Running a executable in another process without creating a new process

2
votes

I want a write a program that run an executable image without creating a new process... I want to do this because I want to use plink that send a password to a remote ssh server...

The plink program sends the password provided in command line .. If I use fork and exec functions someone can see the password provided in command line using process explorer or ps -aef or cat /proc//cmdline .. How to avoid this security hole..and this program has to be run on both linux and windows ..

6
c++cwindowslinux
I do hope this isn't another one of those 'I want to do x without doing x' questions...Matthew Scharley
He wants to Run a executable in another process without running a new process, so I think it might be :-)Chris Huang-Leaver

6 Answers

7
votes

Set up your SSH server to use RSA public/private key authentication instead of passwords. This is usually a better choice anyway for SSH in general. See http://www.google.com/search?q=set+up+ssh+rsa.

3
votes

Most programs which accept a password on the command line also accept it via a file, a pipe, or an environment variable. Why not use one of these other mechanisms?

0
votes

If your worry is that the password is visible, you may be better off encrypting the password. An encrypted password has little value to the observer, so you can use methods like exec() and fork()

0
votes

To avoid being prompted for a password or using a plain text password in places where it could be "sniffed" from, you should almost certainly set up public-key authentication (assuming you're bound to plink...).
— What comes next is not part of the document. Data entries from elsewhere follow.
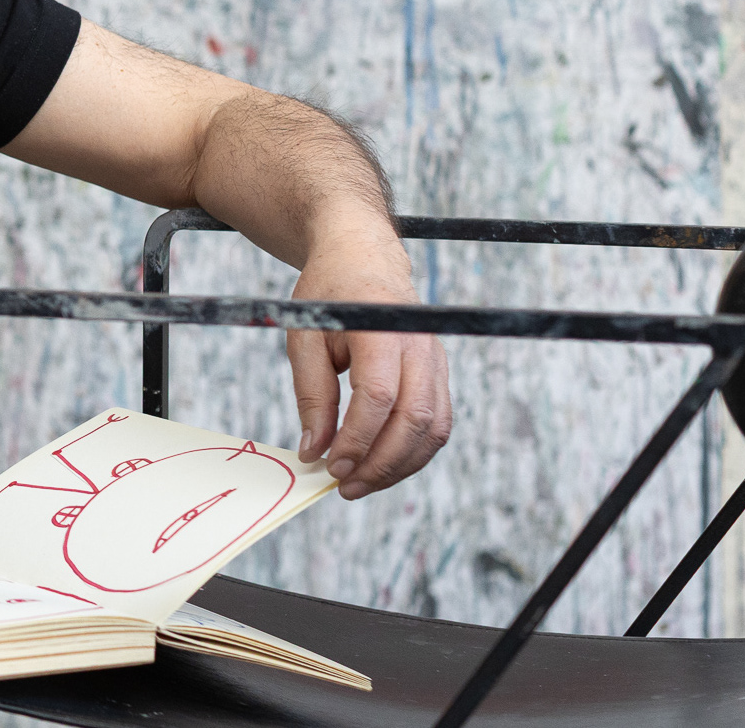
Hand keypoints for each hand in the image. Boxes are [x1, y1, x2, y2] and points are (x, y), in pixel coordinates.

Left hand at [288, 259, 452, 500]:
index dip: (357, 438)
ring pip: (433, 428)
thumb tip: (314, 450)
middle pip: (414, 419)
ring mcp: (436, 359)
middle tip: (343, 485)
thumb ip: (311, 394)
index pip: (379, 395)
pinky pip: (438, 423)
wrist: (362, 258)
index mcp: (382, 329)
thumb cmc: (329, 297)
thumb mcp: (304, 336)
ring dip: (400, 466)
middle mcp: (419, 345)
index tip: (330, 464)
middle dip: (380, 462)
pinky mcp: (440, 373)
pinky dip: (414, 452)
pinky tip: (383, 466)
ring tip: (360, 485)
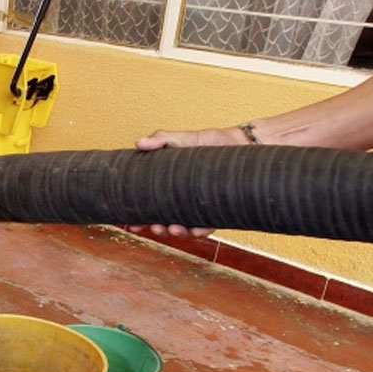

Using pipes is also a good solution.

0
votes

I found a plink wrapper for unison that does what you need, mainly waiting for a password prompt on plink's STDOUT, then feeding it a response on STDIN.

Hope this works for you

-1
votes

well, why send the password in the beginning? use the password to encrypt some text+time stamp, and then send to authorize yourself?

and No, I don't know a way to call another program without creating a new process.